*Problem*:
In the records below, please retype word for word every line from the one containing "847 163 15188" through the final one, both included, and nothing else.

*Stored items*:
- - -
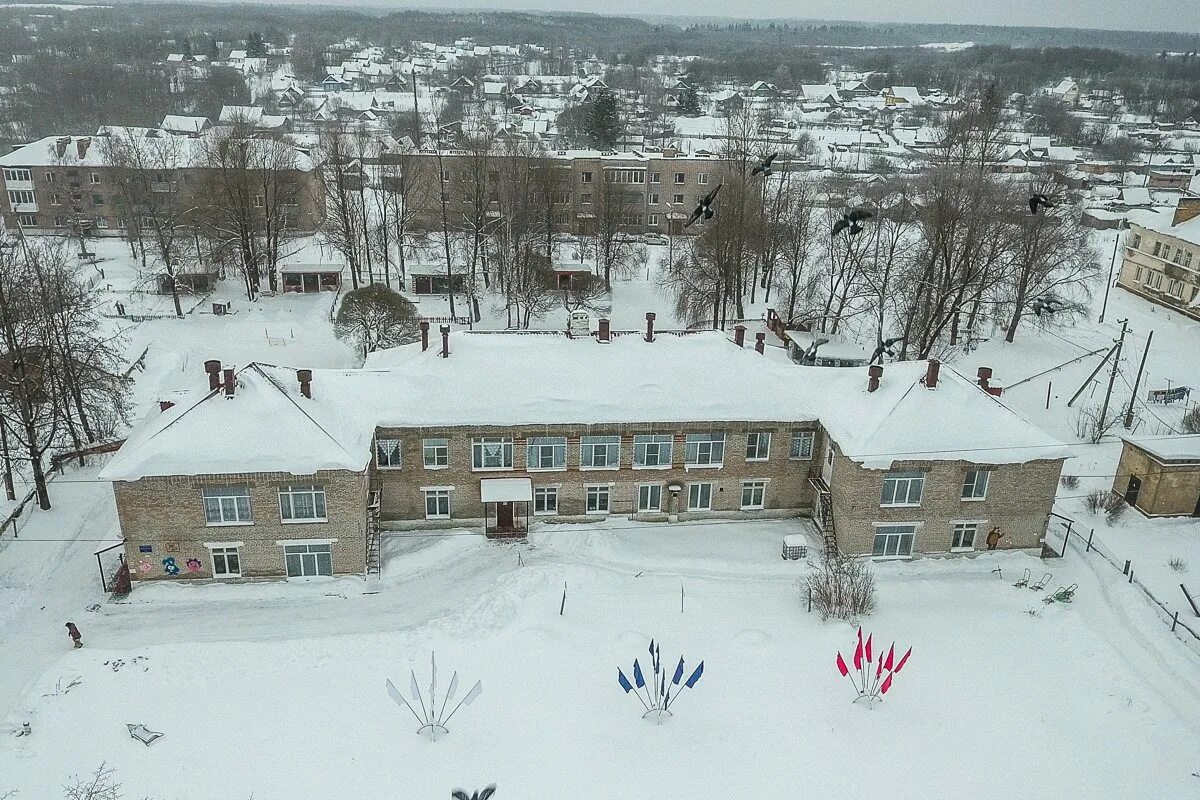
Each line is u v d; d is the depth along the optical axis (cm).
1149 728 3497
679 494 4928
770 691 3688
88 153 10900
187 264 9156
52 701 3500
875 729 3488
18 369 4878
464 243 9425
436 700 3588
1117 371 6744
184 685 3634
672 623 4119
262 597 4266
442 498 4828
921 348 6800
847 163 15188
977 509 4641
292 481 4181
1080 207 13050
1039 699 3669
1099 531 4991
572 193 11312
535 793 3156
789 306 8431
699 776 3247
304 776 3198
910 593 4397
- - -
*Exercise response*:
847 163 15188
977 509 4641
292 481 4181
1080 207 13050
1039 699 3669
1099 531 4991
572 193 11312
535 793 3156
789 306 8431
699 776 3247
304 776 3198
910 593 4397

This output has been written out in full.